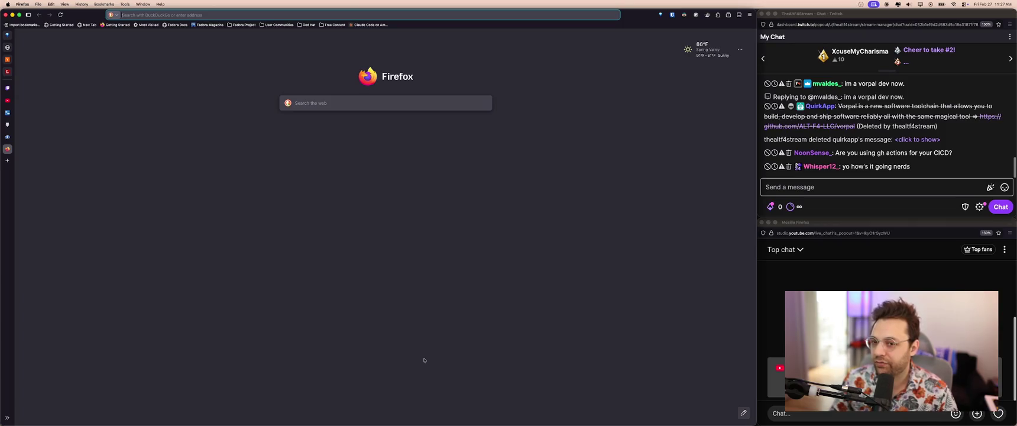
pyautogui.write('docs.doppler.com/')
pyautogui.press('Return')
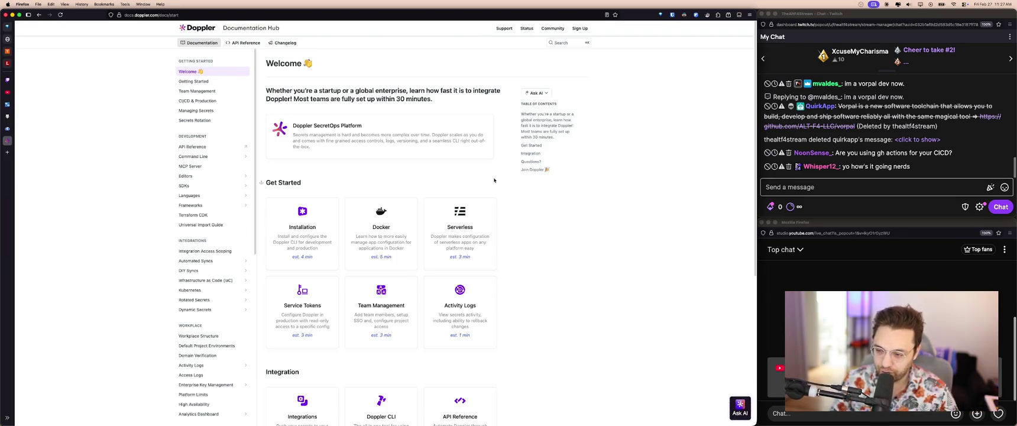
# Open hub.docker.com in another new tab and go to its Explore page.
pyautogui.press('ctrl+Tab')
pyautogui.press('ctrl+t')
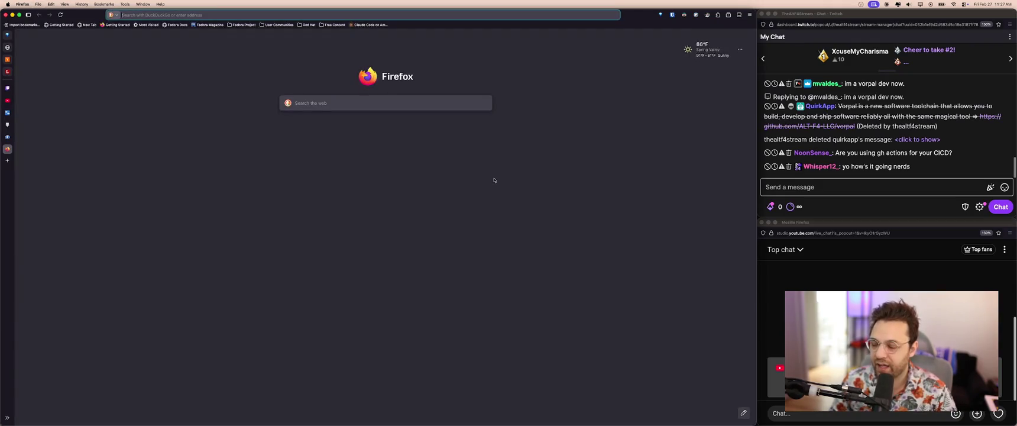
pyautogui.write('hub.docker.com')
pyautogui.press('Return')
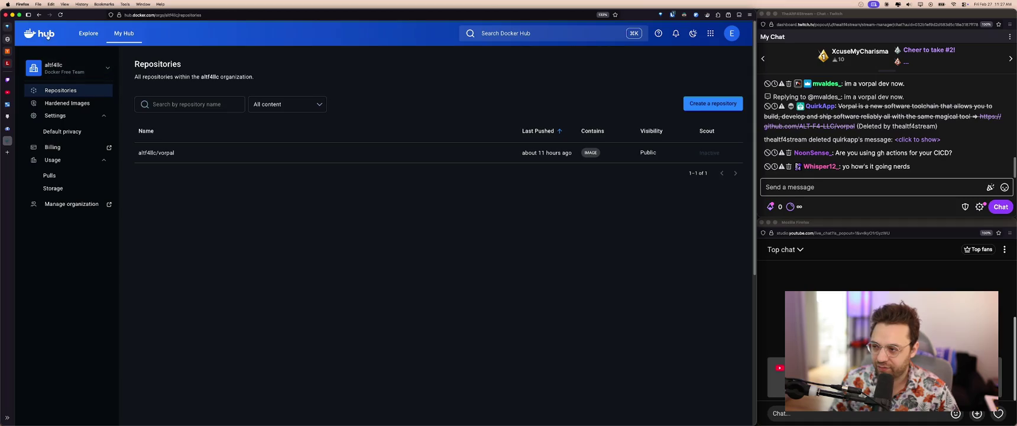
pyautogui.click(88, 33)
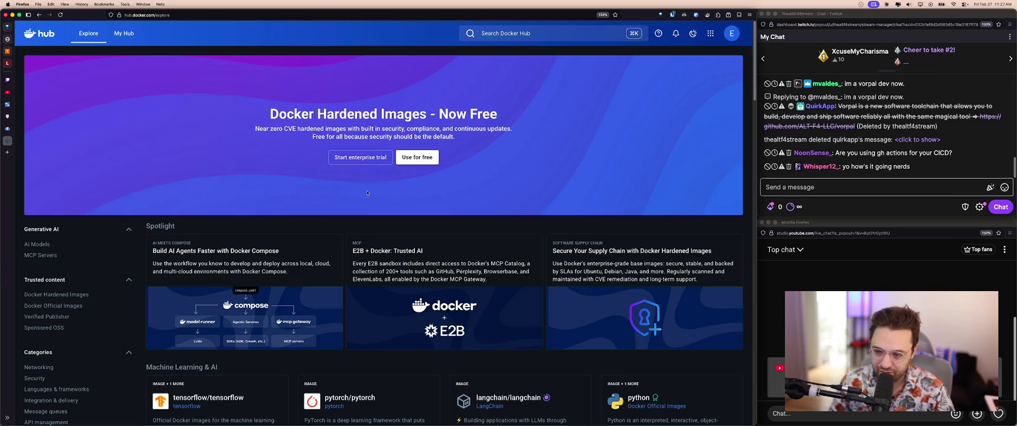
# Open the Knative technical overview docs from a 'docs' address-bar suggestion in a new tab.
pyautogui.press('super+t')
pyautogui.write('docs.doppler.com/')
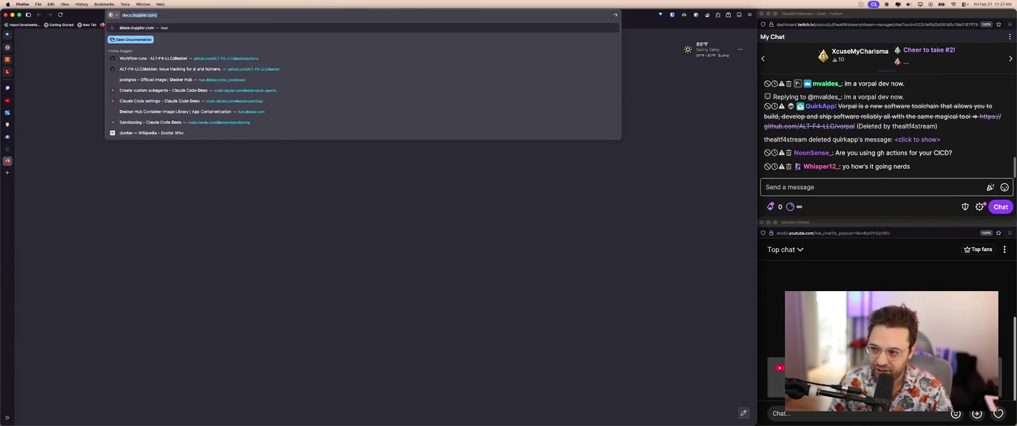
pyautogui.write('s')
pyautogui.press('Down')
pyautogui.press('Down')
pyautogui.press('Down')
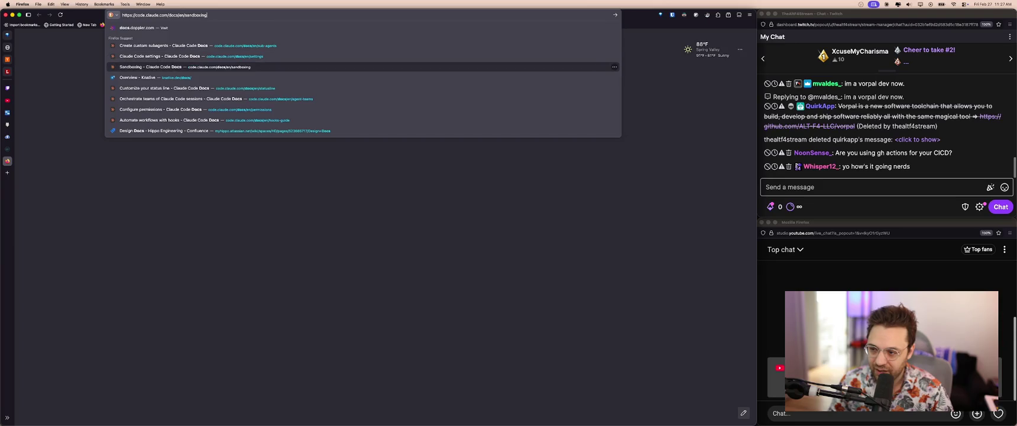
pyautogui.press('Down')
pyautogui.press('Return')
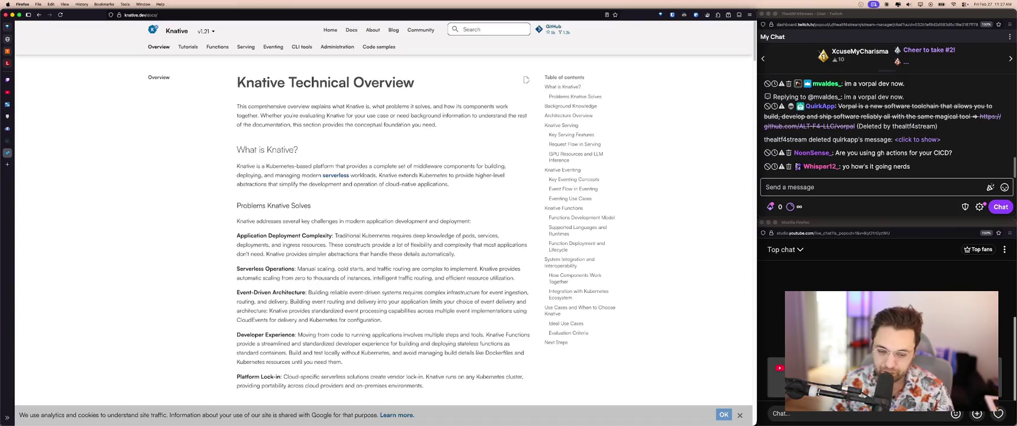
# Close the Knative tab and select the Docker Hardened Images heading on Docker Hub.
pyautogui.press('ctrl+w')
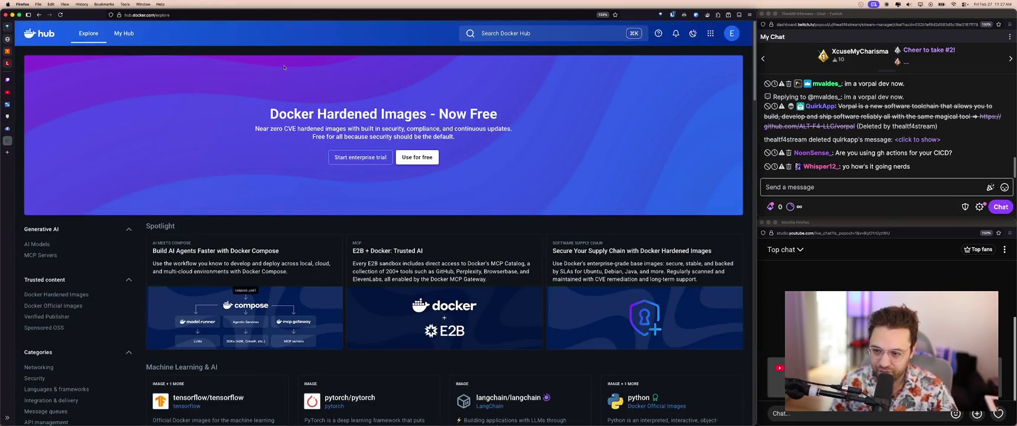
pyautogui.click(562, 173)
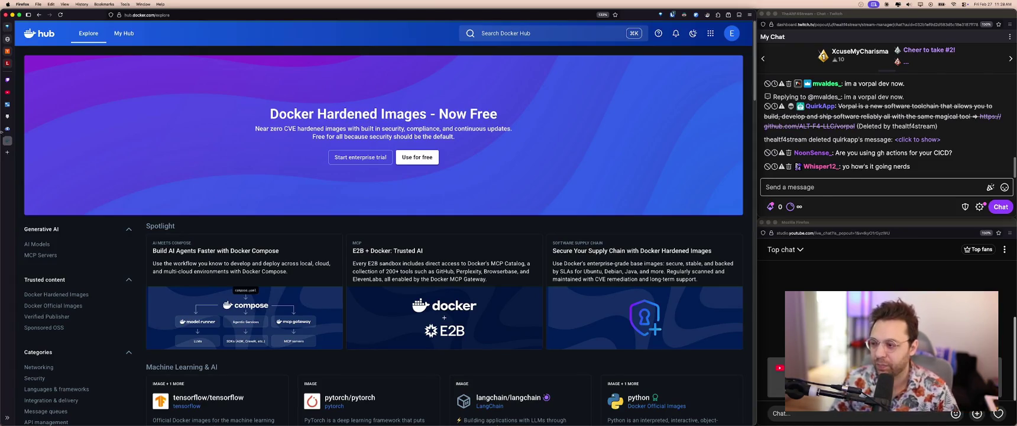
pyautogui.tripleClick(473, 114)
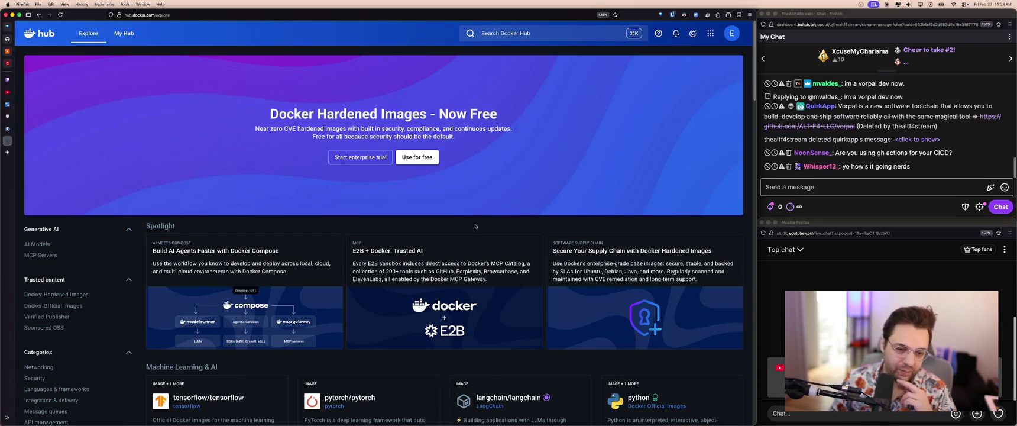
# Close Docker Hub, switch to the Stream Manager tab, and bring the Ghostty terminal forward.
pyautogui.press('super+w')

## PROMPT
From the line containing "pyautogui.press('ctrl+t')" through the last line of the records above, reproduce every line exactly, leaving out the pictures.

## REPLY
pyautogui.press('ctrl+t')
pyautogui.write('hub.docker.com')
pyautogui.press('Return')
pyautogui.click(88, 33)
# Open the Knative technical overview docs from a 'docs' address-bar suggestion in a new tab.
pyautogui.press('super+t')
pyautogui.write('docs.doppler.com/')
pyautogui.write('s')
pyautogui.press('Down')
pyautogui.press('Down')
pyautogui.press('Down')
pyautogui.press('Down')
pyautogui.press('Return')
# Close the Knative tab and select the Docker Hardened Images heading on Docker Hub.
pyautogui.press('ctrl+w')
pyautogui.click(562, 173)
pyautogui.tripleClick(473, 114)
# Close Docker Hub, switch to the Stream Manager tab, and bring the Ghostty terminal forward.
pyautogui.press('super+w')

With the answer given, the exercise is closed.